**TEXT UNDER STUDY**
◇ ◇ ◇ ◇ ◇ ◇ ◇

ALBANY — Baking cakes and treating disadvantaged children to a hibachi grill experience are not among the usual duties of a sheriff, but for Kevin Sproul, outreach to vulnerable youths has been part of his law enforcement philosophy over nearly 40 years.
Sproul, who was elected to his first term as Dougherty County sheriff in 2008 and started work with the office in 1982 as a jailer, pushed then-Sheriff Lamar Stewart to allow him to work in schools. He also spent time at the McDonald’s near the Albany Mall discussing issues with teenagers as part of his work.
Sproul and Sabrina Lewis, a retired law enforcement officer, are seeking the Democratic nomination for the sheriff’s office in the June 9 general primary. That race will decide who takes office in 2021, as no Republicans qualified to run for the office.
When The Herald contacted Lewis for this story, she responded with a text that said she will speak with the media later this week.
“I have a unique story,” Sproul said of his entry into law enforcement. “As a teenager in Albany growing up, I did what a lot of teenagers did; I didn’t always follow the law. I was a heathen.”
After Sproul met the woman he would marry and straightened his life out, Stewart called him and offered the job at the jail.
“In 1991, I started teaching high school Sunday school classes,” Sproul said. “These kids were telling me stories about drugs on their campus, gangs. There was a shootout (that year) at a school campus.
“I went to Sheriff (Jamil) Saba, in 1992 I believe, and told him I’d like to start hanging out on high school campuses.”
Saba allowed Sproul to visit campuses on Fridays and do his regular duties of serving court papers and warrants Monday-Thursday.
“I was able to minister with a lot of kids who were dealing with issues,” he said. “It just kind of took off from there.”
In 1993, Sproul became the first school resource officer for the county, and in 1994 he attended training for the federal Gang Resistance Education and Training program. In 2005, he was certified as a Choosing Healthy Activities and Methods Promoting Safety instructor and began teaching fifth-grade students through that program. During his time with the office, Sproul, as a captain, ran an annual summer camp that has included trips to a Dothan, Ala., water park and to meet with rap artists and producers in Atlanta to give youths new experiences.
During his time working at the sheriff’s office, Sproul said he is witnessing the third generation of children now in the juvenile justice system whose fathers and grandfathers have been behind bars. Many of those come out of homes where there is only one parent or they are being raised by grandparents and often have no positive adult role models in their lives.
“A lot of these kids had never been out of Georgia,” he said of the summer camp activities. “We wanted to show them there’s a world out there they can succeed in. The kids, they knew the rappers, but they didn’t know everything about it. We would tell them this is how you do it, this is the next step.
“Everybody is not going to be Michael Jordan. We may not all get to be Jay Z, (but) we all need to find what is our talent and succeed with it.”

◇ ◇ ◇ ◇ ◇ ◇ ◇

**PROVIDED INFORMATION**
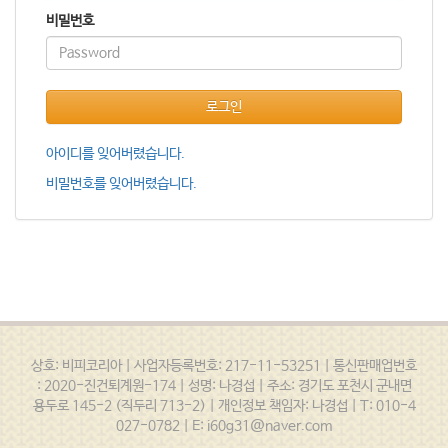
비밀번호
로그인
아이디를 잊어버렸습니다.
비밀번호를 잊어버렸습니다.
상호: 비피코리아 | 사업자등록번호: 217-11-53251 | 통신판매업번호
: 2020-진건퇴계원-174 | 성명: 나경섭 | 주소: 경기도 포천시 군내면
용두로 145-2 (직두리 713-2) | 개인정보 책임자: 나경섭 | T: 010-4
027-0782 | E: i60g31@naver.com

◇ ◇ ◇ ◇ ◇ ◇ ◇

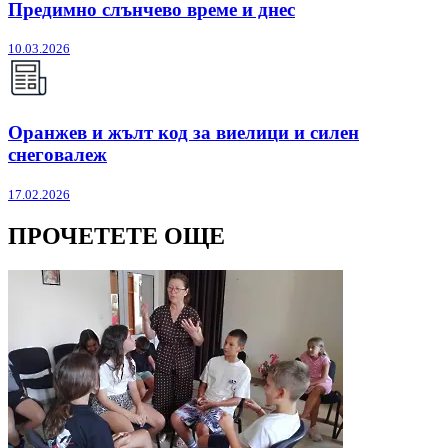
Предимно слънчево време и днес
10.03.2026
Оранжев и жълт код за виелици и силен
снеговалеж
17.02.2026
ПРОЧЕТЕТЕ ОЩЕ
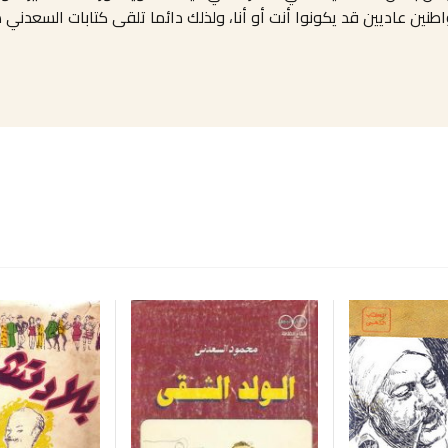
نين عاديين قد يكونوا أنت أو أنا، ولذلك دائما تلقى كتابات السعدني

◇ ◇ ◇ ◇ ◇ ◇ ◇

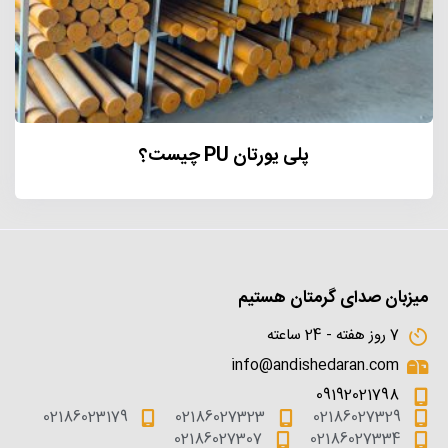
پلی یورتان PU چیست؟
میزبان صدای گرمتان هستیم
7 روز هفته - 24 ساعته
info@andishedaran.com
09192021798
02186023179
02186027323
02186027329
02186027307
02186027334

◇ ◇ ◇ ◇ ◇ ◇ ◇

**WHAT YOU WILL DO**
A - Print the passage of the Sproul article starting at "After Sproul met" and ending at "a school campus.", with no changes.
B - Answer these questions from the Sproul article:
(i) In what year did Sproul start work with the sheriff's office, and in what job?
(ii) In what year did he become the county's first school resource officer?
(iii) On what date is the general primary for the sheriff's office?

**EXERCISE ANSWERS**
A -
After Sproul met the woman he would marry and straightened his life out, Stewart called him and offered the job at the jail.
“In 1991, I started teaching high school Sunday school classes,” Sproul said. “These kids were telling me stories about drugs on their campus, gangs. There was a shootout (that year) at a school campus.

B -
(i) 1982, as a jailer.
(ii) 1993.
(iii) June 9.